The Stormriders Page 10


  She leaned back in the chair, rubbing the back of her neck. "How's everything out there?"

  "Most everybody's asleep. What's the temperature?"

  Meg glanced at the gauge. "Fifty-three below."

  He grimaced. "Well, there goes my first idea."

  "What's that?"

  "Taking a little stroll in the moonlight to clear my head."

  She smiled in spite of herself. "No moonlight."

  He got up and walked toward the window. "Anything on the radio?"

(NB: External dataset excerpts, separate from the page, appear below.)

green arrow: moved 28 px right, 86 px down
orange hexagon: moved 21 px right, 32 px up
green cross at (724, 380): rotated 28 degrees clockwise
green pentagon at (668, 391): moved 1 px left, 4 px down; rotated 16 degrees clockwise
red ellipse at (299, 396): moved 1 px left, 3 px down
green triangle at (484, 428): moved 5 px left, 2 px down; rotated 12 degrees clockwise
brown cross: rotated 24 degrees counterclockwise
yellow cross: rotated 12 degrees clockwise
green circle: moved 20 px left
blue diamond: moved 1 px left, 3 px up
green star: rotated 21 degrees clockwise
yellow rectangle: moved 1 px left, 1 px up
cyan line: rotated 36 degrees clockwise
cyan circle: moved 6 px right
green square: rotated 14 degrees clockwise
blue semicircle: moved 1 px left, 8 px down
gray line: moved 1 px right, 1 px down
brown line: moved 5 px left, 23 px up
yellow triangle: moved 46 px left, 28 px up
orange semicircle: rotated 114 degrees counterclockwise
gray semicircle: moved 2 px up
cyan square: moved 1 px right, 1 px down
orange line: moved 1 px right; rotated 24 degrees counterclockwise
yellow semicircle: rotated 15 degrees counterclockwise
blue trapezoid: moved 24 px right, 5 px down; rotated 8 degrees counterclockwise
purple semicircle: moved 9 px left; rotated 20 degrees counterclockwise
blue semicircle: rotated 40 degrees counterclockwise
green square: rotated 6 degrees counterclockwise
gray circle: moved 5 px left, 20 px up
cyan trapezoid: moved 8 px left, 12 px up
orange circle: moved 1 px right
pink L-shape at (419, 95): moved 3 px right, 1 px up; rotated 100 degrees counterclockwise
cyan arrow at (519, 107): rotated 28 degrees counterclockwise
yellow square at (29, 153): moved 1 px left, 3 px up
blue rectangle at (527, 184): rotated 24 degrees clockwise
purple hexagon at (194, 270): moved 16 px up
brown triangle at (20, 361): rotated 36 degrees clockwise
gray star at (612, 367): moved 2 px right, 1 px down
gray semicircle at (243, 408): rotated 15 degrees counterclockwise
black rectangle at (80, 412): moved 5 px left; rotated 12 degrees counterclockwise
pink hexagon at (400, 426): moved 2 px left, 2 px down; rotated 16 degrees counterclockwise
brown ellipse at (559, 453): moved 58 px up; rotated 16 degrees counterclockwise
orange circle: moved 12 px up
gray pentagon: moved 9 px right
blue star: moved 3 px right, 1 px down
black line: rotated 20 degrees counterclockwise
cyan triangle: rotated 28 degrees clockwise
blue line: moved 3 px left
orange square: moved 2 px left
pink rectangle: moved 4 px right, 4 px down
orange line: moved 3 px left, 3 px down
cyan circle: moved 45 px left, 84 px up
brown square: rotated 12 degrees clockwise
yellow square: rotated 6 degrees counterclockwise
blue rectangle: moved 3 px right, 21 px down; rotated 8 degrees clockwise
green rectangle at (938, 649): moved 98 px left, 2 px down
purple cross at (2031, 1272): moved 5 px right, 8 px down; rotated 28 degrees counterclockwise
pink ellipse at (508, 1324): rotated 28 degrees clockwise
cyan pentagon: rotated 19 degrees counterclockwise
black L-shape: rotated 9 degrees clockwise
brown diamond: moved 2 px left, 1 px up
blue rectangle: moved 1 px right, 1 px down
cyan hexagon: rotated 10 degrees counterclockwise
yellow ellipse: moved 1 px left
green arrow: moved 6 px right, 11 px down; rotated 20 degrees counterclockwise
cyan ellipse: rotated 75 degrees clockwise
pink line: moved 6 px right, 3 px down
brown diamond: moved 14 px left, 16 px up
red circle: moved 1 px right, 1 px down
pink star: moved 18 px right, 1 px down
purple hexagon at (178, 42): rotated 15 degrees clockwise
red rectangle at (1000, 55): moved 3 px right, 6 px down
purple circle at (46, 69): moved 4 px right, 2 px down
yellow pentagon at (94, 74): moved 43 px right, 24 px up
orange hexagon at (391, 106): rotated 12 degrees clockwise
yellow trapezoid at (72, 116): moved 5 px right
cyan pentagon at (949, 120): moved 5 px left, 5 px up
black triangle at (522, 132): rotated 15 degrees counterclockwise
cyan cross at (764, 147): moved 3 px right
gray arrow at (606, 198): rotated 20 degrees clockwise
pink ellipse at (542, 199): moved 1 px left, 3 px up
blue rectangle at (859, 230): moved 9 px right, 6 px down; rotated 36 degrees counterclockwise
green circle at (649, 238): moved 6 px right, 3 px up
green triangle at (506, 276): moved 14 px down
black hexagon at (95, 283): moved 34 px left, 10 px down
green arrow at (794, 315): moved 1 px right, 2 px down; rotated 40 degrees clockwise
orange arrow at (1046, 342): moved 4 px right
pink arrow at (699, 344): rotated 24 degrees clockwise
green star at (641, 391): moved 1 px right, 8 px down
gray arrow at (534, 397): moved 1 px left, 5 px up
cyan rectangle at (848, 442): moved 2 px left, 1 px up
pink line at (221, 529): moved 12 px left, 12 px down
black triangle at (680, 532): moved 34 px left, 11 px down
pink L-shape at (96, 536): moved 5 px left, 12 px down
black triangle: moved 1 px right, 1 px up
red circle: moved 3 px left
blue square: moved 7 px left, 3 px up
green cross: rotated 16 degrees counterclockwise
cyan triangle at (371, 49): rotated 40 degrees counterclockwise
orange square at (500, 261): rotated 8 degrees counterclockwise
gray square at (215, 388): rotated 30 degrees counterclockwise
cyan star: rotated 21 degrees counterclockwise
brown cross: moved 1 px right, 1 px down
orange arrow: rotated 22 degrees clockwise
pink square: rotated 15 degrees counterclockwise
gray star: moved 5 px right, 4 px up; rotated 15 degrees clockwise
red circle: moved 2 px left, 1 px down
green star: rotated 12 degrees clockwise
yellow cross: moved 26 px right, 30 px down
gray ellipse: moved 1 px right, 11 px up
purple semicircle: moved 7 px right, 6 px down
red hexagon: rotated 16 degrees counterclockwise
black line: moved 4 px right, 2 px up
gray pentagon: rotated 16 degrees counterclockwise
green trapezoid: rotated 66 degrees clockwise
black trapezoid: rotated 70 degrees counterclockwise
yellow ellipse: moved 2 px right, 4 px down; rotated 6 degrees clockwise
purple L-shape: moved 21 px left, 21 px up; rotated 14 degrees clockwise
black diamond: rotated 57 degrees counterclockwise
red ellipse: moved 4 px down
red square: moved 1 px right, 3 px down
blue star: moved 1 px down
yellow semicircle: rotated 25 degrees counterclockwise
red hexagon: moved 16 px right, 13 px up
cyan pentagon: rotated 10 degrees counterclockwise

  She shook her head. "I raised Little Creek a while ago, but they're in just about as bad shape as we are. Nothing from the weather service."

  "Where are the good guys when you need them, hmm?" he murmured. He leaned against the window frame, studying the window as though he could see out, though he didn't bother to raise the shutter. The space between the glass pane and the metal shutter was solid ice.

  "Do you know," he said thoughtfully, "if I could get above the cloud cover—"

  "No," Meg said sharply, spinning her chair around.

  "I don't mean now. But the wind's got to die sometime..."

  "Maybe here, but who knows what it's like a few miles out? Not to mention the metal stress in these temperatures..."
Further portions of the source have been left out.